Explanation of possible implementation of std::is_base_of

Question

1.  template <typename Base> std::true_type is_base_of_test_func( Base* );
2.  template <typename Base> std::false_type is_base_of_test_func( void* );
3.  template <typename Base, typename Derived>
    using pre_is_base_of = decltype( is_base_of_test_func<Base>( std::declval<Derived*>() ) );

4.  template <typename Base, typename Derived, typename = void>
    struct pre_is_base_of2 : public std::true_type {};

5.  template<typename ...> using void_t = void;
6.  template <typename Base, typename Derived>
    struct pre_is_base_of2<Base, Derived, void_t<pre_is_base_of<Base, Derived>>> : public pre_is_base_of<Base, Derived>{};


7.  template <typename Base, typename Derived>
    struct is_base_of : public std::conditional_t<std::is_class<Base>::value && std::is_class<Derived>::value,
                                                  pre_is_base_of2<Base, Derived>,
                                                  std::false_type>
    {
    };

Lines 1. and 2. are pretty much straight forward. But, line 3: the using there is extremely vague, because I cannot simply replace every occurrence of pre_is_base_of with its definition. Ergo, the using is not really what the documentation says. It involves some religion as well. If I'm not wrong, the usage of pre_is_base_of should return std::true_type or std::false_type.
I'm equally lost when it comes to void_t. What kind of magic will that line do?
Shouldn't both implementations of pre_is_base_of2 take 3 types? What's the point of inheritance in line 6? There is probably more, but lets stop now.
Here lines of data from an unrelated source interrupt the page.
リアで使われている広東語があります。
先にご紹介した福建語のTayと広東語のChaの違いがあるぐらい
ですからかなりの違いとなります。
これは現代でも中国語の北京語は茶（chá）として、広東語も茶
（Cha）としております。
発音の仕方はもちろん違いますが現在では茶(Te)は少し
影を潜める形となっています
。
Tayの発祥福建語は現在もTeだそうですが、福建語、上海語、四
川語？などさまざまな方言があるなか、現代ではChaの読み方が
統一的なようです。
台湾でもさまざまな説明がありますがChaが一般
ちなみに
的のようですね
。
I would need some detailed explanation on magic involved here. Basically I'm trying to understand how that code works.

Edit: When default asked me what's the error, I replaced every occurrence of pre_is_base_of and now there is no error.

Answer 1

1. template <typename Base> std::true_type is_base_of_test_func( Base* );

When the argument is a Base, or derived from Base, this overload has the highest priority

2. template <typename Base> std::false_type is_base_of_test_func( void* );

this overload will match any type, with the lowest priority

3. template <typename Base, typename Derived> using pre_is_base_of = decltype( is_base_of_test_func<Base>( std::declval<Derived*>() ) );

pre_is_base_of will become the type returned by calling is_base_of_test_func with a pointer to Derived. If Derived is derived from Base, it will return std::true_type, otherwise the void* overload will be selected and it will return a std::false_type. Now we have converted a function call result into a type.

4. template <typename Base, typename Derived, typename = void> struct pre_is_base_of2 : public std::true_type {};

General case, this will be a true_type. Since the 3rd template argument is defaulted, this will be the version of the class defined when no other specialisation is created.

5. template<typename ...> using void_t = void;

This is an easier way of doing enable_if. void_t<X> will only be a type if X is a legal type.

6. template <typename Base, typename Derived> struct pre_is_base_of2<Base, Derived, void_t<pre_is_base_of<Base, Derived>>> : public pre_is_base_of<Base, Derived>{};

if void_t is a legal type (i.e. pre_is_base_of<Base>(Derived*) is a valid expression, this will be the specialisation of pre_is_base_of2, which will evaluate to the decltype of calling the test function, above. It will only be selected if pre_is_base_of<Base,Derived> is a valid type (i.e. there exists a call to the test function)

7. template <typename Base, typename Derived> struct is_base_of : public std::conditional_t<std::is_class<Base>::value && std::is_class<Derived>::value, pre_is_base_of2<Base, Derived>, std::false_type> { };

essentially this is saying:

IF Base and Value are classes AND void_t<decltype(is_base_of_test_func<Base>(Derived*))> is a type
THEN
    select the type of pre_is_base_of2<Base, Derived, void_t<...is the expression legal?...>>
ELSE
    select false_type        

Update:

Hopefully this little demo program will provide some clarity:

#include <type_traits>
#include <iostream>

template<class...> using void_t = void;

// this expands in any case where no second type is provided
template<class T, typename = void> struct does_he_take_sugar : std::false_type {};

// the specialisation can only be valid when void_t<expr> evaluates to a type.
// i.e. when T has a member function called take_sugar
template<class T> struct does_he_take_sugar<T, void_t<decltype(std::declval<T>().take_sugar())>> : std::true_type {};


struct X {
    int take_sugar();
};

struct Y {
    int does_not();
};

int main()
{

    // X::take_sugar is a function therefore void_t<decltype(...X)> will evaluate to void
    std::cout << does_he_take_sugar<X>::value << std::endl;

    // Y::take_sugar is not a function therefore void_t<decltype(...Y)> will not evaluate at all
    std::cout << does_he_take_sugar<Y>::value << std::endl;

    // int::take_sugar is not even valid c++ void_t<decltype(...int)> will not evaluate at all
    std::cout << does_he_take_sugar<int>::value << std::endl;
}